Dean Baker says that people who really care about future generations should be talking about climate change not the national debt.
I couldn't agree more. But I'd go even further. The structure of the long-term deficit debate goes like this. Democrats won't agree to major cuts in projected spending on programs for the elderly unless Republicans agree to a "balanced" package that also includes tax increases. But Republicans don't want to raise taxes on the rich. The sensible compromise would be to raise taxes on the non-rich, but obviously neither party wants to put forward a tax plan that would just lead to them getting clobbered by the opposition. But a Republican who was willing to propose raising additional tax revenue through a substantial carbon tax wouldn't just get slammed by the full force of the progressive community. Of course some elements of the Democratic coalition wouldn't like that idea, but others would love it.

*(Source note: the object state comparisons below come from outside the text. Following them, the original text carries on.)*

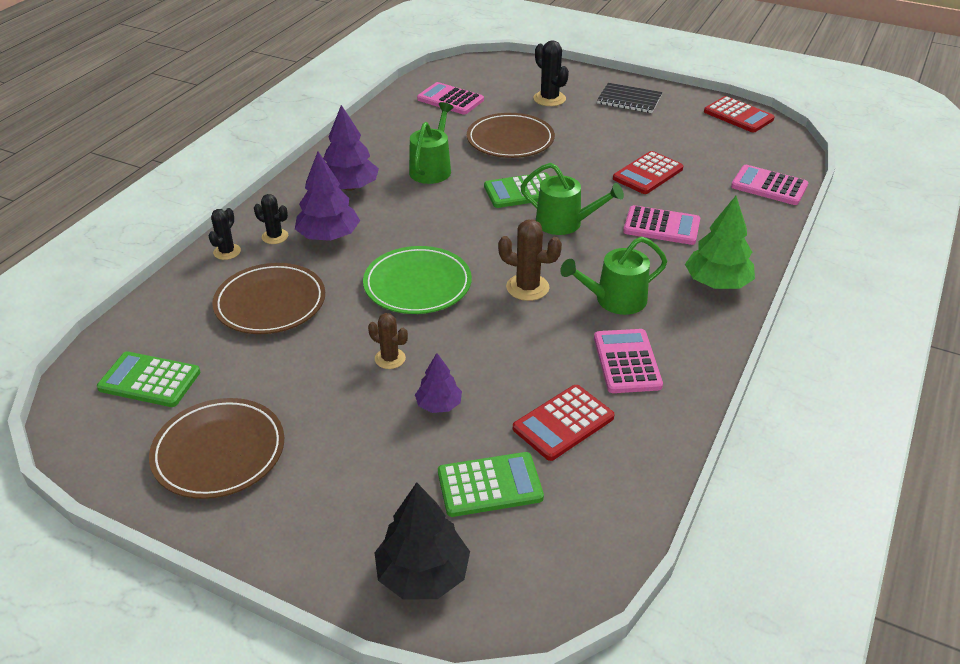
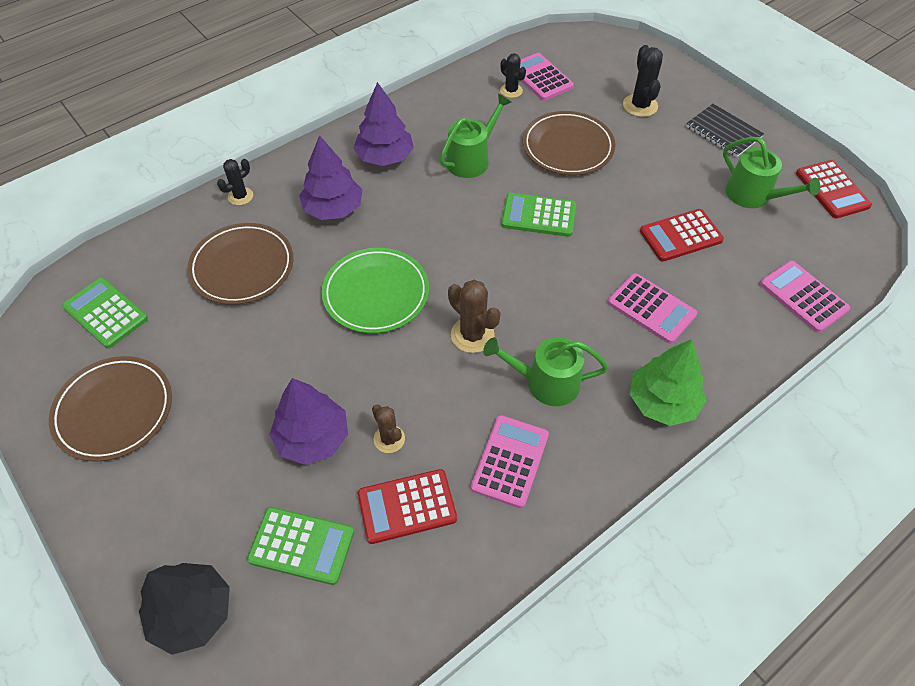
camera: 25 degrees right, 15 degrees up
(275, 236) = (288, 193): black cactus -> black cactus (511, 91)
(390, 359) = (303, 368): brown cactus -> brown cactus (389, 439)
(439, 405) = (312, 438): purple tree -> purple tree, size x1.69
(564, 223) = (556, 269): green watering can -> green watering can (753, 195)

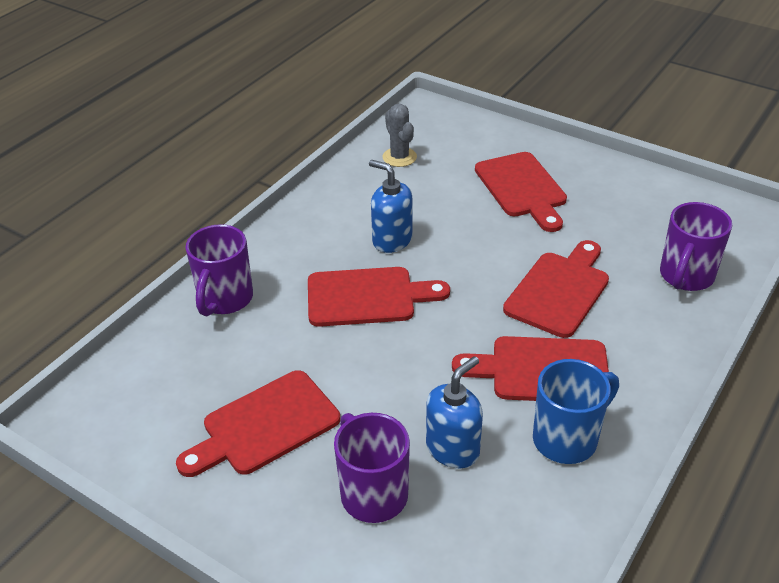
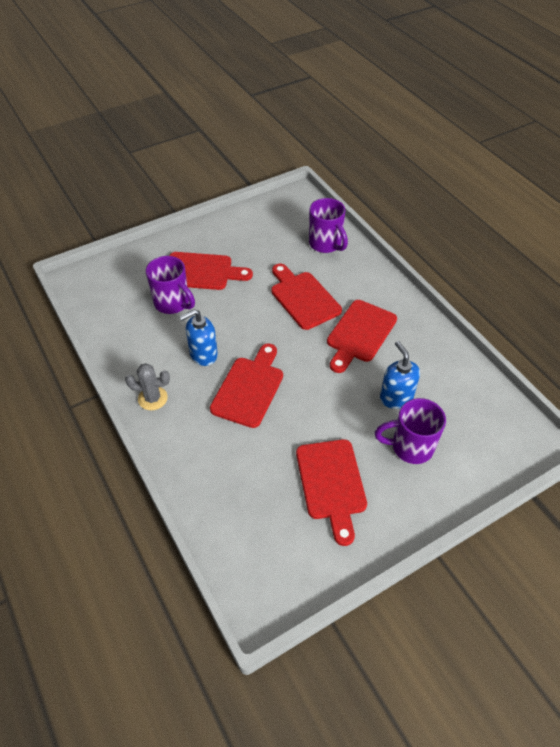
camera: 65 degrees left, 10 degrees up
(225, 300) = (198, 469): purple mug -> purple mug (173, 303)
(399, 157) = (118, 315): grey cactus -> grey cactus (152, 398)
(567, 438) = (412, 346): blue mug -> none

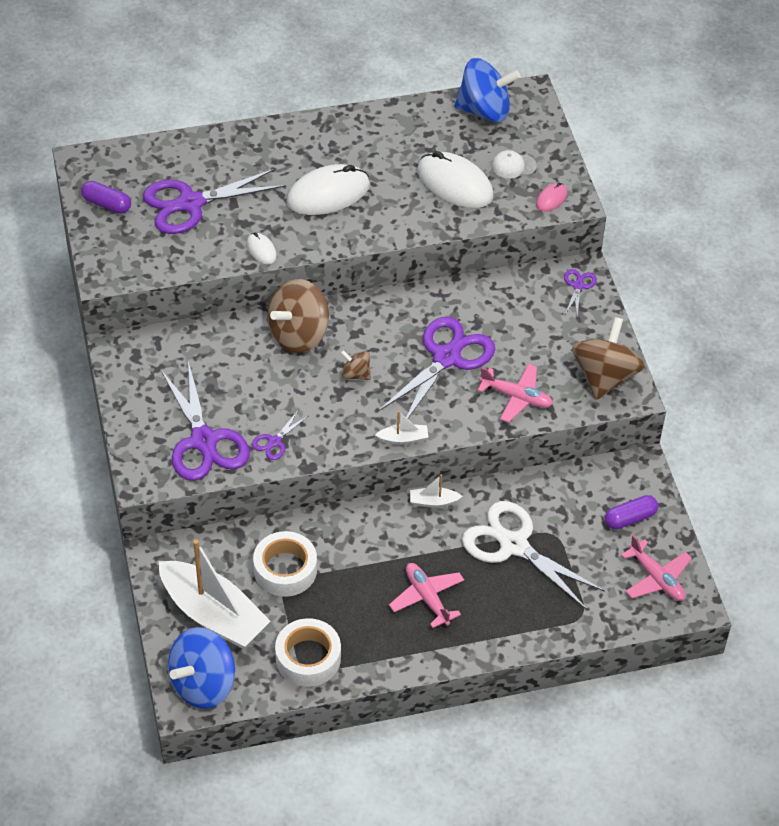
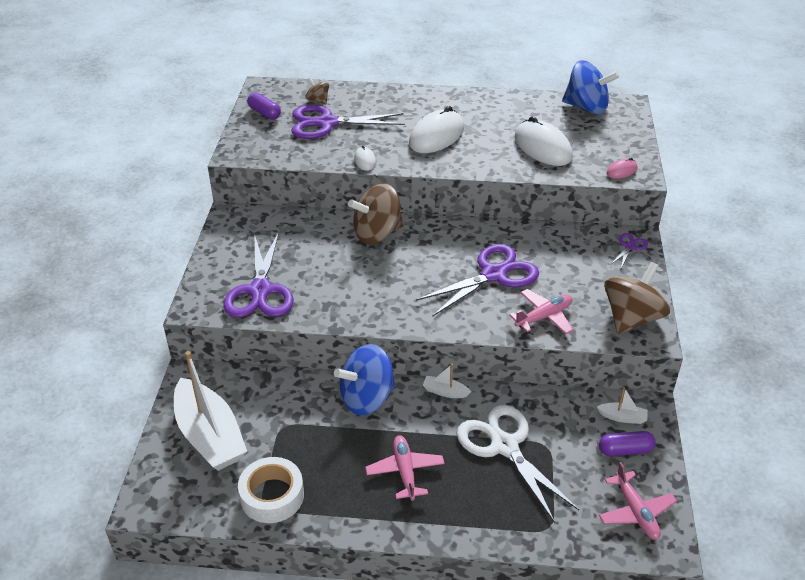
camera: 20 degrees right, 10 degrees down
(203, 684) = (168, 493): blue spinning top -> blue spinning top (367, 398)
(274, 442) = (317, 304): purple scissors -> none
(285, 569) = (290, 415): white tape -> none
(328, 194) = (436, 136): white mouse -> white mouse turned 45 degrees counterclockwise
(355, 374) = (410, 270): brown spinning top -> brown spinning top (318, 100)
(403, 439) = (429, 326): white boat -> white boat (622, 417)
(513, 166) = (597, 144): white cap -> none
(516, 397) = (544, 317): pink plane -> pink plane turned 75 degrees counterclockwise

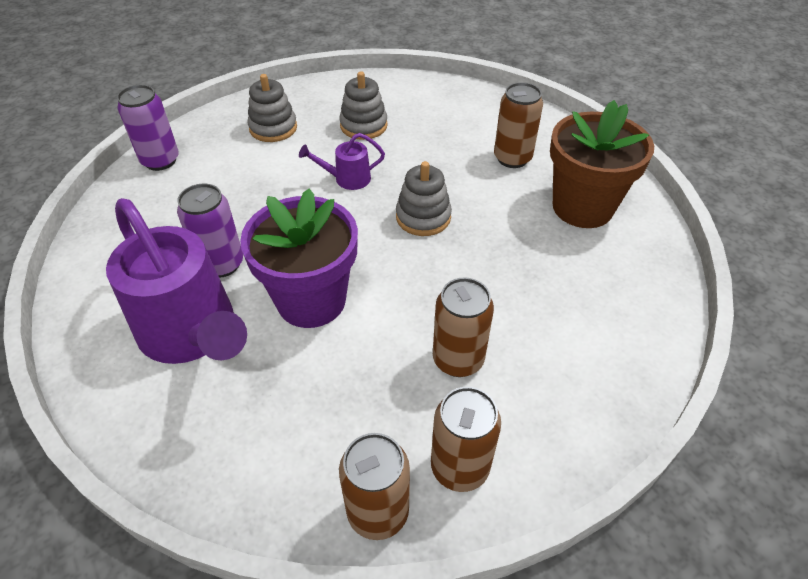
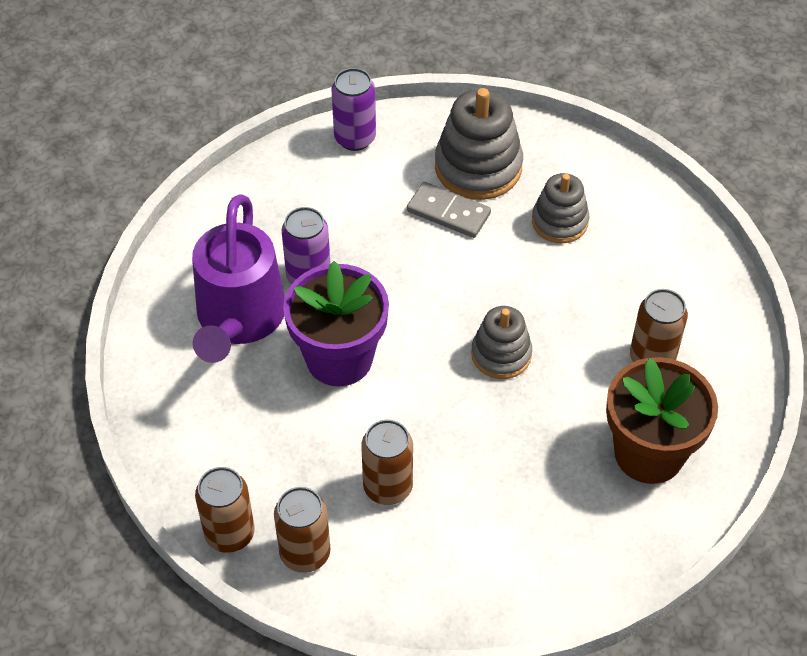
camera: 45 degrees right, 5 degrees up
(273, 128) = (478, 167): grey stacking toy -> grey stacking toy, size x1.59
(283, 162) = (448, 212): none -> grey domino
(347, 179) = (481, 269): purple watering can -> none

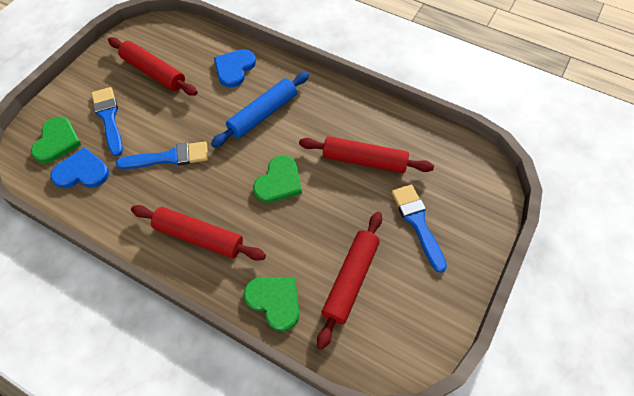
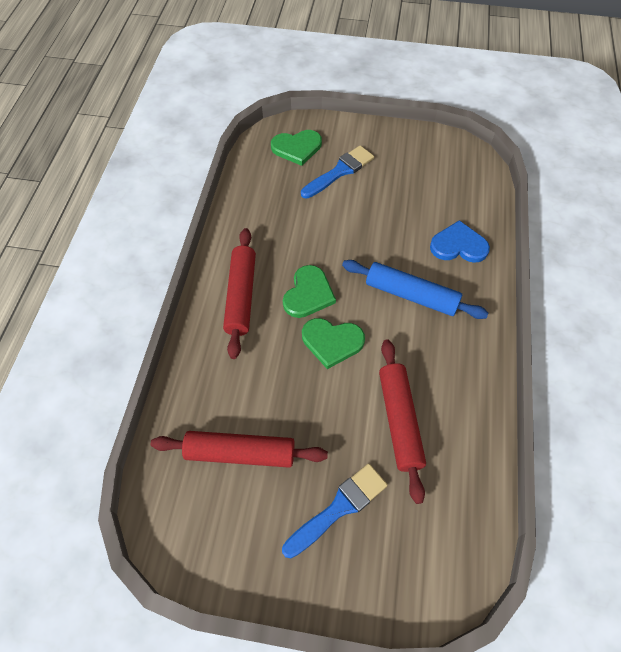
camera: 70 degrees right, 0 degrees up
(82, 172) = (273, 179): blue heart -> none
(154, 72) = (413, 180): red rolling pin -> none
(169, 157) = (318, 236): blue brush -> none
(275, 301) = (195, 387): green heart -> green heart (308, 294)

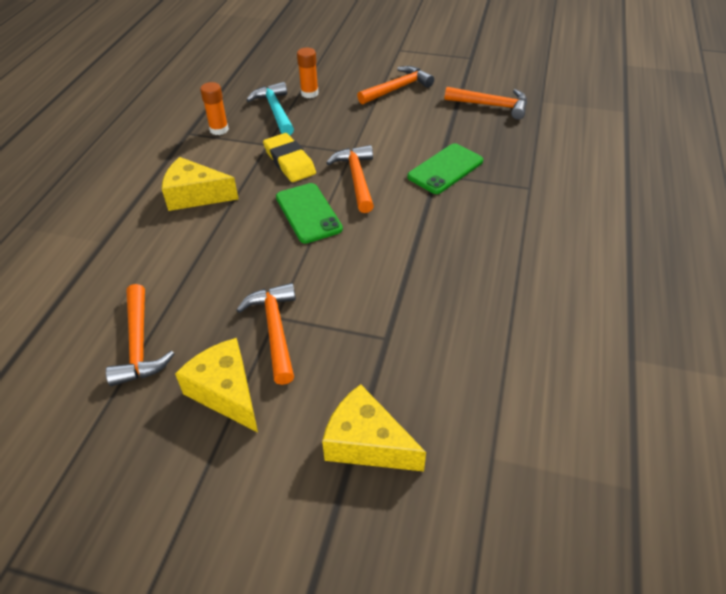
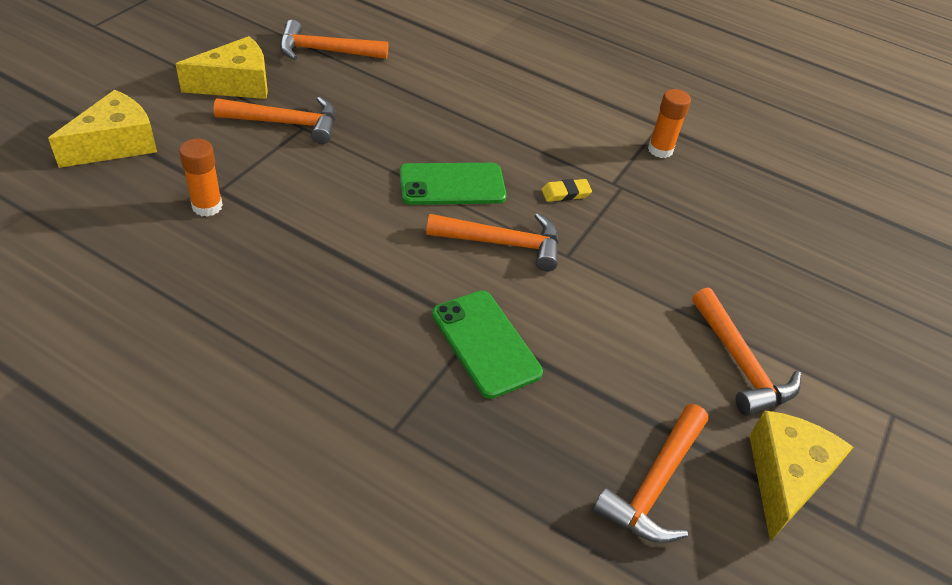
camera: 100 degrees right, 0 degrees up
(195, 195) = (526, 111): yellow cheese -> yellow cheese (785, 478)
(275, 111) = (696, 207): turquoise hammer -> none
(289, 161) = (565, 193): yellow eraser -> yellow eraser, size x0.53
(309, 93) = (740, 252): orange glue stick -> orange glue stick (207, 206)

I'm not one to go all gaga over grand bargains, but this is the grand bargain that actually makes sense—a proposal that would divide both parties' core coalitions. Fossil fuel interests wouldn't like it, but it's very favorable to the generic rich person. Populist Midwestern Democrats would hate it, but coastal liberals would like it—a plan like that wouldn't fully address the climate crisis by any means, but it would be a huge step forward.
Is this even remotely likely? No. It's a pipe dream. But pretty much any kind of grand bargain is more-or-less a pipe dream given the objective structure of incentives. As long as people are going to spend time writing about pipe dreams, this is the one that's worth talking about.